One of the most discouraging aspects of this year's campaign is the more or less direct and inverse relationship between its length and the rapidly escalating depravity of its content. As the race goes on, it becomes less substantive, vapid and personality based. The last ABC debate was only one unshining example of the quick-sand dragging the campaign and American democracy into the gutter.
And seemingly like every presidential contest, the leading Democrat is being tarred with the fatal "elitist" brush; he's unmanly, unpatriotic, high-fallutin, and not someone you want to have a beer with. And even though Democrats are notorious for their supposed moral relativism, the leading Democrat is paradoxically said to be a "scold", moral or otherwise, for...well I don't know. But I guess the media Republicans know it when they see it.
The NYT, which has supported Hillary Clinton, has an op-ed today, already a subject of some notable comment, laying much of the blame for the tragic state of affairs on the NY Senator and the negative campaign she has waged.
While there is obviously some truth to this complaint, as well as to the many well documented media transgressions this particular cycle, let me suggest that much of the reason why the campaign's substance, media driven and otherwise, has plumeted to such levels, stems from the many structural inhibitions against candidate policy innovation. The barriers, real and imagined, to candidates getting traction while stating unpopular truths or challenging sacred constituencies and ideas almost inherently ensures that the leading political candidates will not be able to offer much in the way of specifics and that, consequently, campaigns will rapidly degenerate into frivolous, insipid commentary about the candidate's preacher (if the candidate is a Democrat) or flagpin or whatever. The length of the campaign, the forces designed to ensure comformity, and the media saturation of the campaign and of television's particular obsession with candidate personalities all strongly press for just such a spectacle.
So how does a candidate rise above this stuff?
By being policy-controversial. By being policy-risky. By not playing it safe. By challenging some bit of conventional wisdom and taking what may at first glance, and may in fact truly be, the minority view point on some rarely discussed topic that everyone in the media holds to be a matter of political concensus unworthy of contestation.
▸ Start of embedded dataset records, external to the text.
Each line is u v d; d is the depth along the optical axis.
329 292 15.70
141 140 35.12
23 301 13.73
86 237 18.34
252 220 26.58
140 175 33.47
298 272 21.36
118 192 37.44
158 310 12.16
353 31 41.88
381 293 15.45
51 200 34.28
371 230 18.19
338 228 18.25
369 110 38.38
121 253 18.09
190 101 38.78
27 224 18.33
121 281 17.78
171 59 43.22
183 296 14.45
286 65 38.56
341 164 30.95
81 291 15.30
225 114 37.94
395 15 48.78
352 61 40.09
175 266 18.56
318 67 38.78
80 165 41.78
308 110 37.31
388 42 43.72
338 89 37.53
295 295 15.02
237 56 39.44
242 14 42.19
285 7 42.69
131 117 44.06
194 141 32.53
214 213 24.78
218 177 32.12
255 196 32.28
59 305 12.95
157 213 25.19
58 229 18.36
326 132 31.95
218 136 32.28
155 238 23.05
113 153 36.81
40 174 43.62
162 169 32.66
Obama made a positive step in this direction with his speech on race (and religion). But even this was laced with a good deal of abstract rhetoric that attempted to placate all participants.
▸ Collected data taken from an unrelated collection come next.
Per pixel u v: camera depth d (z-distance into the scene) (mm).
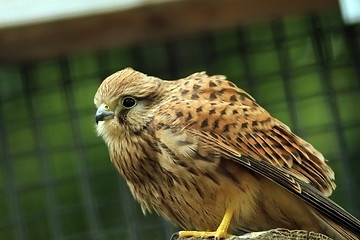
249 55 16469
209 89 12273
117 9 14641
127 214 16609
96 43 15484
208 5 14773
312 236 10812
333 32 16328
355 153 16500
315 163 12133
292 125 16438
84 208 16750
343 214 11648
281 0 14945
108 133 12320
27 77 16734
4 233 17000
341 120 16359
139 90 12258
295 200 11930
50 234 16875
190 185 11961
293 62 16422
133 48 16406
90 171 16703
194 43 16438
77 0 14703
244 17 15258
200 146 11859
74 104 16719
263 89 16469
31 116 16781
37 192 16859
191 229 12453
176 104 12094
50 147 16812
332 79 16344
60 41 15273
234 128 11992
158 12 14820
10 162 16812
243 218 12031
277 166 11961
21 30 14844
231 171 11898
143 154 12117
But how about giving a speech on the fallacies of the nation's fifty year Cuba policy, and the irrational and disproportionate effect the influence of Cuban exiles in Florida have played in the process? Specifically, how about giving a speech calling for an absolute end to the embargo?
Or how about giving a speech calling the War on Drugs a failure and promising to reduce federal sentences for drug possession, eliminating the position of national Drug Czar, and asserting the primacy of privacy rights over those over law enforcement budgets and prison construction entrepreners?
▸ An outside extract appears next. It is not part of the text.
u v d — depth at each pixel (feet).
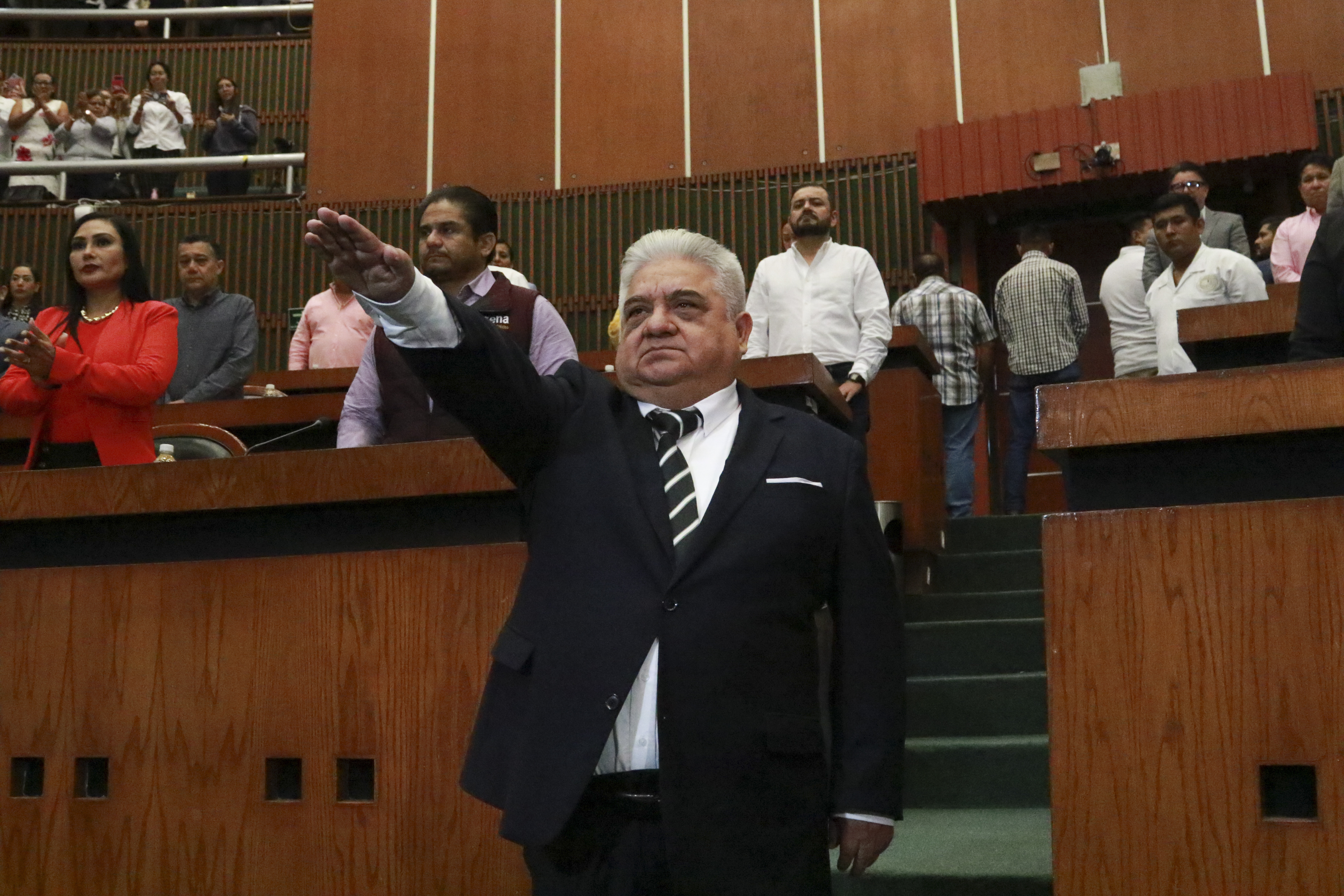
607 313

It might be argued that both of these policies have sufficient political consensus requiring that they not be disturbed, or that not enough people care about them or consider them priorities, or that such controversies simply aren't worth the trouble and would divert a campaign from otherwise positive policy contributions should it win (which stirring up these controversies could seriously undermine).
These concerns may be valid. But given the fact that the candidate's policy positions are only marginally different from one another in many other policy domains, the failure to take greater policy risks, to challenge bad policies means that campaigns and media coverage will continue to focus on the shallow and insipid. If one is going to be subject to attacks from the opposition, why not make the attacks over issues that matter and would in fact highlight stark policy differences with opponents?